Dice scores for five representative brain regions between the registered dMRI images and the AMBA template. The brain regions include Cortex (CX), Hippocampus (HP), Thalamus (TH), Striatum (STR), and Corpus callosum (CC).

Usage Notes

This rdMRI dataset represents a significant resource for researchers aiming to validate rdMRI analysis algorithms or studying mouse brain development and degeneration41,42,43. To ensure the reliability of the analysis results, special attention must be paid to the data preprocessing.

In this study, although we did not use the reversed phase encoding b0 images for distortion correction, we applied nonlinear registration to align the dMRI images with anatomical images in AMBA space to reduce susceptibility distortion44 (see Methods for details). The reversed phase encoding b0 images are available on figshare and we encourage researchers to utilize them for exploring distortion correction strategies for mouse brains.
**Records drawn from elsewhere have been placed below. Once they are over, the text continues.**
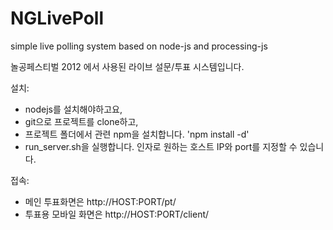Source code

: NGLivePoll
==========

simple live polling system based on node-js and processing-js 

놀공페스티벌 2012 에서 사용된 라이브 설문/투표 시스템입니다.

설치:
  - nodejs를 설치해야하고요, 
  - git으로 프로젝트를 clone하고,
  - 프로젝트 폴더에서 관련 npm을 설치합니다. 'npm install -d'
  - run_server.sh을 실행합니다. 인자로 원하는 호스트 IP와 port를 지정할 수 있습니다.


접속:
  - 메인 투표화면은 http://HOST:PORT/pt/
  - 투표용 모바일 화면은 http://HOST:PORT/client/




 
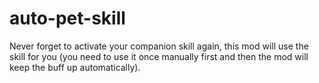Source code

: # auto-pet-skill
Never forget to activate your companion skill again, this mod will use the skill for you (you need to use it once manually first and then the mod will keep the buff up automatically).


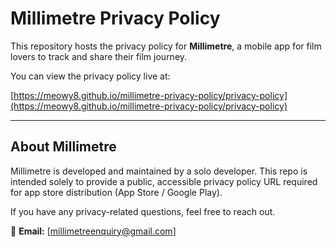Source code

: # Millimetre Privacy Policy

This repository hosts the privacy policy for **Millimetre**, a mobile app for film lovers to track and share their film journey.

You can view the privacy policy live at:

[https://meowy8.github.io/millimetre-privacy-policy/privacy-policy](https://meowy8.github.io/millimetre-privacy-policy/privacy-policy)

---

## About Millimetre

Millimetre is developed and maintained by a solo developer. This repo is intended solely to provide a public, accessible privacy policy URL required for app store distribution (App Store / Google Play).

If you have any privacy-related questions, feel free to reach out.

📩 **Email:** [millimetreenquiry@gmail.com]
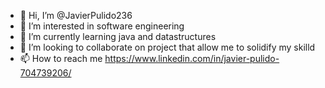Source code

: - 👋 Hi, I’m @JavierPulido236
- 👀 I’m interested in software engineering
- 🌱 I’m currently learning java and datastructures
- 💞️ I’m looking to collaborate on project that allow me to solidify my skilld
- 📫 How to reach me https://www.linkedin.com/in/javier-pulido-704739206/

<!---
JavierPulido236/JavierPulido236 is a ✨ special ✨ repository because its `README.md` (this file) appears on your GitHub profile.
You can click the Preview link to take a look at your changes.
--->
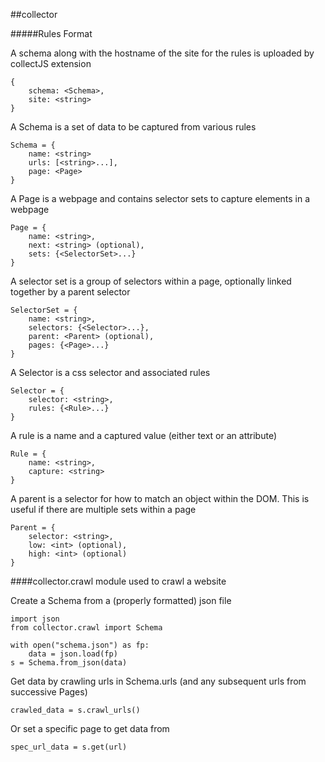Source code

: ##collector

#####Rules Format

A schema along with the hostname of the site for the rules is uploaded by collectJS extension

    {
        schema: <Schema>,
        site: <string>
    }

A Schema is a set of data to be captured from various rules
    
    Schema = {
        name: <string>
        urls: [<string>...],
        page: <Page>
    }

A Page is a webpage and contains selector sets to capture elements in a webpage

    Page = {
        name: <string>,
        next: <string> (optional),
        sets: {<SelectorSet>...}
    }

A selector set is a group of selectors within a page, optionally linked together by a parent selector

    SelectorSet = {
        name: <string>,
        selectors: {<Selector>...},
        parent: <Parent> (optional),
        pages: {<Page>...}
    }

A Selector is a css selector and associated rules

    Selector = {
        selector: <string>,
        rules: {<Rule>...}
    }

A rule is a name and a captured value (either text or an attribute)

    Rule = {
        name: <string>,
        capture: <string>
    }

A parent is a selector for how to match an object within the DOM. This is useful if there are multiple sets within a page

    Parent = {
        selector: <string>,
        low: <int> (optional),
        high: <int> (optional)
    }


####collector.crawl
module used to crawl a website

Create a Schema from a (properly formatted) json file

    import json
    from collector.crawl import Schema

    with open("schema.json") as fp:
        data = json.load(fp)
    s = Schema.from_json(data)

Get data by crawling urls in Schema.urls (and any subsequent urls from successive Pages)

    crawled_data = s.crawl_urls()

Or set a specific page to get data from

    spec_url_data = s.get(url)
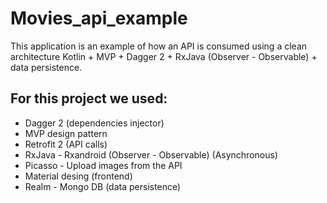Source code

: # Movies_api_example

This application is an example of how an API is consumed using a clean architecture Kotlin + MVP + Dagger 2 + RxJava (Observer - Observable) + data persistence.

## For this project we used:

* Dagger 2 (dependencies injector)
* MVP design pattern
* Retrofit 2 (API calls)
* RxJava - Rxandroid (Observer - Observable) (Asynchronous)
* Picasso - Upload images from the API
* Material desing (frontend)
* Realm - Mongo DB (data persistence)
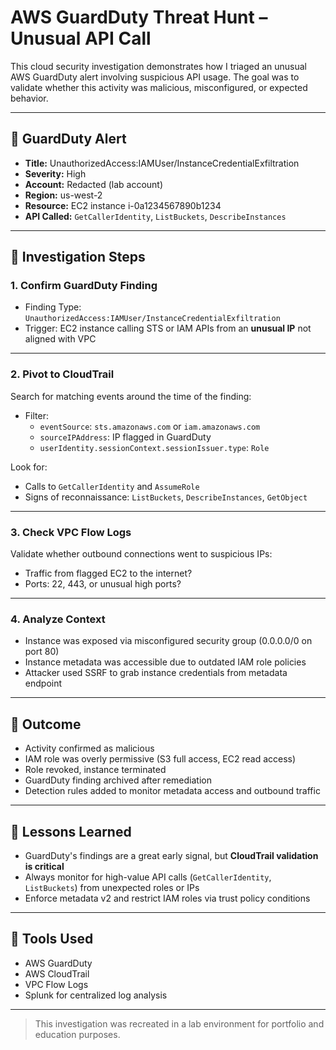 # AWS GuardDuty Threat Hunt – Unusual API Call

This cloud security investigation demonstrates how I triaged an unusual AWS GuardDuty alert involving suspicious API usage. The goal was to validate whether this activity was malicious, misconfigured, or expected behavior.

---

## 🎯 GuardDuty Alert

- **Title:** UnauthorizedAccess:IAMUser/InstanceCredentialExfiltration
- **Severity:** High
- **Account:** Redacted (lab account)
- **Region:** us-west-2
- **Resource:** EC2 instance i-0a1234567890b1234
- **API Called:** `GetCallerIdentity`, `ListBuckets`, `DescribeInstances`

---

## 🔎 Investigation Steps

### 1. Confirm GuardDuty Finding

- Finding Type: `UnauthorizedAccess:IAMUser/InstanceCredentialExfiltration`
- Trigger: EC2 instance calling STS or IAM APIs from an **unusual IP** not aligned with VPC

---

### 2. Pivot to CloudTrail

Search for matching events around the time of the finding:

- Filter:
  - `eventSource`: `sts.amazonaws.com` or `iam.amazonaws.com`
  - `sourceIPAddress`: IP flagged in GuardDuty
  - `userIdentity.sessionContext.sessionIssuer.type`: `Role`

Look for:

- Calls to `GetCallerIdentity` and `AssumeRole`
- Signs of reconnaissance: `ListBuckets`, `DescribeInstances`, `GetObject`

---

### 3. Check VPC Flow Logs

Validate whether outbound connections went to suspicious IPs:

- Traffic from flagged EC2 to the internet?
- Ports: 22, 443, or unusual high ports?

---

### 4. Analyze Context

- Instance was exposed via misconfigured security group (0.0.0.0/0 on port 80)
- Instance metadata was accessible due to outdated IAM role policies
- Attacker used SSRF to grab instance credentials from metadata endpoint

---

## 📌 Outcome

- Activity confirmed as malicious
- IAM role was overly permissive (S3 full access, EC2 read access)
- Role revoked, instance terminated
- GuardDuty finding archived after remediation
- Detection rules added to monitor metadata access and outbound traffic

---

## 🧠 Lessons Learned

- GuardDuty's findings are a great early signal, but **CloudTrail validation is critical**
- Always monitor for high-value API calls (`GetCallerIdentity`, `ListBuckets`) from unexpected roles or IPs
- Enforce metadata v2 and restrict IAM roles via trust policy conditions

---

## 🔧 Tools Used

- AWS GuardDuty
- AWS CloudTrail
- VPC Flow Logs
- Splunk for centralized log analysis

---

> This investigation was recreated in a lab environment for portfolio and education purposes.

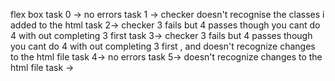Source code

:flex box
task 0 -> no errors
task 1 -> checker doesn't recognise the classes i  added to the html
task 2-> checker 3 fails but 4 passes though you cant do 4 with out completing 3 first
task 3-> checker 3 fails but 4 passes though you cant do 4 with out completing 3 first , and doesn't recognize changes to the html file
task 4-> no errors
task 5-> doesn't recognize changes to the html file
task -> 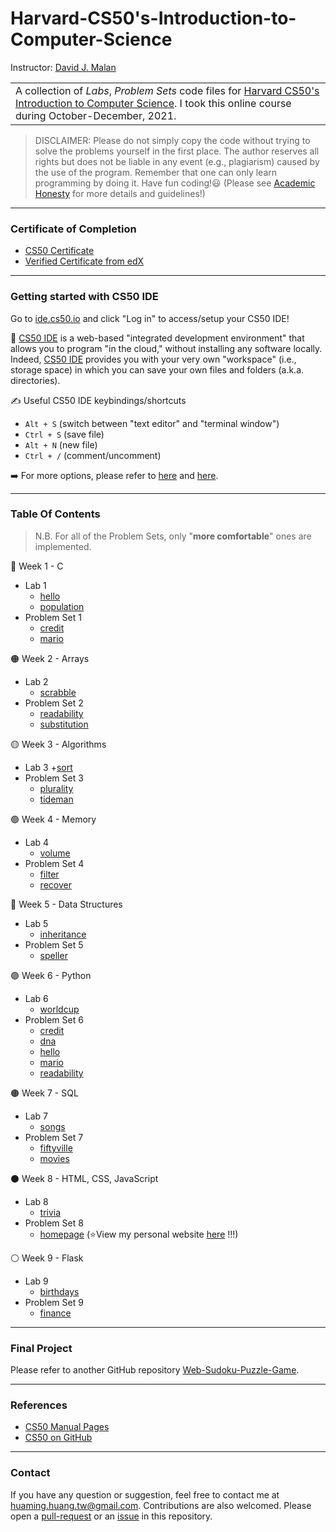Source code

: Harvard-CS50's-Introduction-to-Computer-Science
===============================================

Instructor: [David J. Malan](https://cs.harvard.edu/malan/)

<table>
<tr>
<td>
A collection of <i>Labs</i>, <i>Problem Sets</i> code files for <a href="https://cs50.harvard.edu/x/2021/">Harvard CS50's Introduction to Computer Science</a>.
I took this online course during October-December, 2021.
</td>
</tr>
</table>

> DISCLAIMER: Please do not simply copy the code without trying to solve the problems yourself in the first place. The author reserves all rights but does not be liable in any event (e.g., plagiarism) caused by the use of the program. Remember that one can only learn programming by doing it. Have fun coding!😃 (Please see [Academic Honesty](https://cs50.harvard.edu/x/2021/honesty/) for more details and guidelines!)

---

### Certificate of Completion

- [CS50 Certificate](https://certificates.cs50.io/4ea0f1af-9e1e-4544-a99a-974f84fa02c1.png?size=A4)
- [Verified Certificate from edX]()

---

### Getting started with CS50 IDE
Go to [ide.cs50.io](https://ide.cs50.io/) and click "Log in" to access/setup your CS50 IDE!

📝 [CS50 IDE](https://ide.cs50.io/) is a web-based "integrated development environment" that allows you to program "in the cloud," without installing any software locally. Indeed, [CS50 IDE](https://ide.cs50.io/) provides you with your very own "workspace" (i.e., storage space) in which you can save your own files and folders (a.k.a. directories).

✍️ Useful CS50 IDE keybindings/shortcuts
- `Alt + S` (switch between "text editor" and "terminal window")
- `Ctrl + S` (save file)
- `Alt + N` (new file)
- `Ctrl + /` (comment/uncomment)

➡️ For more options, please refer to [here](https://www.pythonclassroom.com/python-cloud-options/cloud9/cloud9-cheat-sheet) and [here](https://www.reddit.com/r/cs50/comments/9he3rx/what_are_your_favourite_most_useful_cs50_ide/).

---

### Table Of Contents

> N.B. For all of the Problem Sets, only "**more comfortable**" ones are implemented.  

🔴 Week 1 - C  
- Lab 1
	+ [hello](./lab1/hello)
	+ [population](./lab1/population)
- Problem Set 1
	+ [credit](./pset1/credit)
	+ [mario](./pset1/mario)

🟠 Week 2 - Arrays  
- Lab 2
	+ [scrabble](./lab2/scrabble)
- Problem Set 2
	+ [readability](./pset2/readability)
	+ [substitution](./pset2/substitution)

🟡 Week 3 - Algorithms  
- Lab 3
	+[sort](./lab3/sort)
- Problem Set 3
	+ [plurality](./pset3/plurality)
	+ [tideman](./pset3/tideman)

🟢 Week 4 - Memory  
- Lab 4
	+ [volume](./lab4/volume)
- Problem Set 4
	+ [filter](./pset4/filter)
	+ [recover](./pset4/recover)

🔵 Week 5 - Data Structures  
- Lab 5
	+ [inheritance](./lab5/inheritance)
- Problem Set 5
	+ [speller](./pset5/speller)

🟣 Week 6 - Python  
- Lab 6
	+ [worldcup](./lab6/worldcup)
- Problem Set 6
	+ [credit](./pset6/credit)
	+ [dna](./pset6/dna)
	+ [hello](./pset6/hello)
	+ [mario](./pset6/mario)
	+ [readability](./pset6/readability)

🟤 Week 7 - SQL  
- Lab 7
	+ [songs](./lab7/songs)
- Problem Set 7
	+ [fiftyville](./pset7/fiftyville)
	+ [movies](./pset7/movies)

⚫ Week 8 - HTML, CSS, JavaScript  
- Lab 8
	+ [trivia](./lab8/trivia)
- Problem Set 8
	+ [homepage](https://github.com/huaminghuangtw/huaminghuangtw.github.io) (⭐View my personal website [here](https://huaminghuangtw.github.io/) !!!)

⚪ Week 9 - Flask  
- Lab 9
	+ [birthdays](./lab9/birthdays)
- Problem Set 9
	+ [finance](./pset9/finance)

---

### Final Project

Please refer to another GitHub repository [Web-Sudoku-Puzzle-Game](https://github.com/hmhuang0501/Web-Sudoku-Puzzle-Game).

---

### References
- [CS50 Manual Pages](https://manual.cs50.io/)
- [CS50 on GitHub](https://github.com/cs50)

---

### Contact
If you have any question or suggestion, feel free to contact me at huaming.huang.tw@gmail.com. Contributions are also welcomed. Please open a [pull-request](https://github.com/hmhuang0501/Harvard-CS50x-2021/compare) or an [issue](https://github.com/hmhuang0501/Harvard-CS50x-2021/issues/new) in this repository. 

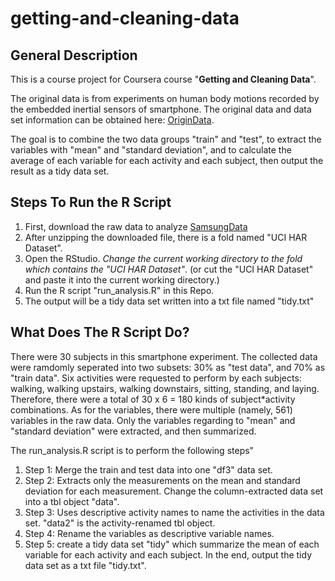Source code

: # getting-and-cleaning-data

## General Description
This is a course project for Coursera course "**Getting and Cleaning Data**".

The original data is from experiments on human body motions recorded by the embedded inertial sensors of smartphone. 
The original data and data set information can be obtained here: 
[OriginData](http://archive.ics.uci.edu/ml/datasets/Human+Activity+Recognition+Using+Smartphones).

The goal is to combine the two data groups "train" and "test", to extract the variables with "mean" and "standard deviation", and to calculate the average of each variable for each activity and each subject, then output the result as a tidy data set. 

## Steps To Run the R Script
1. First, download the raw data to analyze [SamsungData](https://d396qusza40orc.cloudfront.net/getdata%2Fprojectfiles%2FUCI%20HAR%20Dataset.zip)
2. After unzipping the downloaded file, there is a fold named "UCI HAR Dataset".
3. Open the RStudio. *Change the current working directory to the fold which contains the "UCI HAR Dataset"*. 
(or cut the "UCI HAR Dataset" and paste it into the current working directory.)
4. Run the R script "run_analysis.R" in this Repo. 
5. The output will be a tidy data set written into a txt file named "tidy.txt"

## What Does The R Script Do?
There were 30 subjects in this smartphone experiment. The collected data were ramdomly seperated into two subsets: 30% as "test data", and 70% as "train data". Six activities were requested to perform by each subjects: walking, walking upstairs, walking downstairs, sitting, standing, and laying. Therefore, there were a total of 30 x 6 = 180 kinds of subject*activity combinations. As for the variables, there were multiple (namely, 561) variables in the raw data. Only the variables regarding to "mean" and "standard deviation" were extracted, and then summarized. 

The run_analysis.R script is to perform the following steps"
1. Step 1: Merge the train and test data into one "df3" data set.
2. Step 2: Extracts only the measurements on the mean and standard deviation for each measurement. Change the column-extracted data set into a tbl object "data".
3. Step 3: Uses descriptive activity names to name the activities in the data set. "data2" is the activity-renamed tbl object.
4. Step 4: Rename the variables as descriptive variable names.
5. Step 5: create a tidy data set "tidy" which summarize the mean of each variable for each activity and each subject. In the end, output the tidy data set as a txt file "tidy.txt".
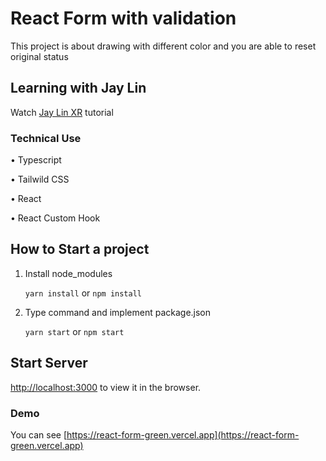 # React Form with validation

This project is about drawing with different color and you are able to reset original status

## Learning with Jay Lin

Watch [Jay Lin XR](https://www.youtube.com/channel/UC1rMgKD4Rn-7aVcymjlvhfQ) tutorial

### Technical Use

• Typescript

• Tailwild CSS

• React

• React Custom Hook

## How to Start a project

1. Install node_modules


    `yarn install` or `npm install`


2. Type command and implement package.json


    `yarn start` or `npm start`

## Start Server

[http://localhost:3000](http://localhost:3000) to view it in the browser.

### Demo

You can see [https://react-form-green.vercel.app](https://react-form-green.vercel.app)
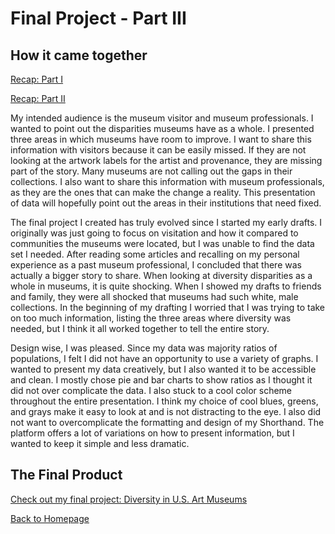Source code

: # Final Project - Part III

## How it came together
[Recap: Part I](final_project_Watters.md)

[Recap: Part II](final_project_Part11_watters.md)


My intended audience is the museum visitor and museum professionals. I wanted to point out the disparities museums have as a whole. I presented three areas in which museums have room to improve. I want to share this information with visitors because it can be easily missed. If they are not looking at the artwork labels for the artist and provenance, they are missing part of the story. Many museums are not calling out the gaps in their collections. I also want to share this information with museum professionals, as they are the ones that can make the change a reality. This presentation of data will hopefully point out the areas in their institutions that need fixed.

The final project I created has truly evolved since I started my early drafts. I originally was just going to focus on visitation and how it compared to communities the museums were located, but I was unable to find the data set I needed. After reading some articles and recalling on my personal experience as a past museum professional, I concluded that there was actually a bigger story to share. When looking at diversity disparities as a whole in museums, it is quite shocking. When I showed my drafts to friends and family, they were all shocked that museums had such white, male collections. In the beginning of my drafting I worried that I was trying to take on too much information, listing the three areas where diversity was needed, but I think it all worked together to tell the entire story. 

Design wise, I was pleased. Since my data was majority ratios of populations, I felt I did not have an opportunity to use a variety of graphs. I wanted to present my data creatively, but I also wanted it to be accessible and clean. I mostly chose pie and bar charts to show ratios as I thought it did not over complicate the data. I also stuck to a cool color scheme throughout the entire presentation. I think my choice of cool blues, greens, and grays make it easy to look at and is not distracting to the eye. I also did not want to overcomplicate the formatting and design of my Shorthand. The platform offers a lot of variations on how to present information, but I wanted to keep it simple and less dramatic.


## The Final Product
[Check out my final project: Diversity in U.S. Art Museums](https://preview.shorthand.com/7J7F2y4GCkFPlKG8)



[Back to Homepage](/README.md)
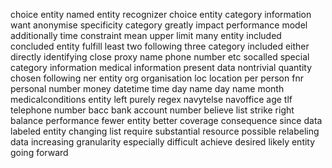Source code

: choice entity named entity recognizer choice entity category information want anonymise specificity category greatly impact performance model additionally time constraint mean upper limit many entity included concluded entity fulfill least two following three category included either directly identifying close proxy name phone number etc socalled special category information medical information present data nontrivial quantity chosen following ner entity org organisation loc location per person fnr personal number money datetime time day name day name month medicalconditions entity left purely regex navytelse navoffice age tlf telephone number bacc bank account number believe list strike right balance performance fewer entity better coverage consequence since data labeled entity changing list require substantial resource possible relabeling data increasing granularity especially difficult achieve desired likely entity going forward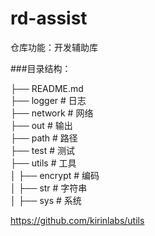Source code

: # rd-assist
仓库功能：开发辅助库


###目录结构：
 
├── README.md  
├── logger              # 日志  
├── network             # 网络  
├── out                 # 输出  
├── path                # 路径  
├── test                # 测试  
├── utils               # 工具  
│   ├── encrypt         # 编码  
│   ├── str             # 字符串  
│   ├── sys             # 系统 
 



https://github.com/kirinlabs/utils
In addition, a signal drift was visually detectable along the phase-encoding direction over the course of the long scan. Accurate alignment across the multi-TE dMRI data is critical, and improper alignment may introduce bias in the calculation of relaxation regression diffusion signals.

Finally, the dataset was acquired using anisotropic voxels (0.1 × 0.1 × 0.5 mm3), which may introduce bias in the estimation of ODI in NODDI, especially in regions with complex fibers. Users should interpret ODI results with caution.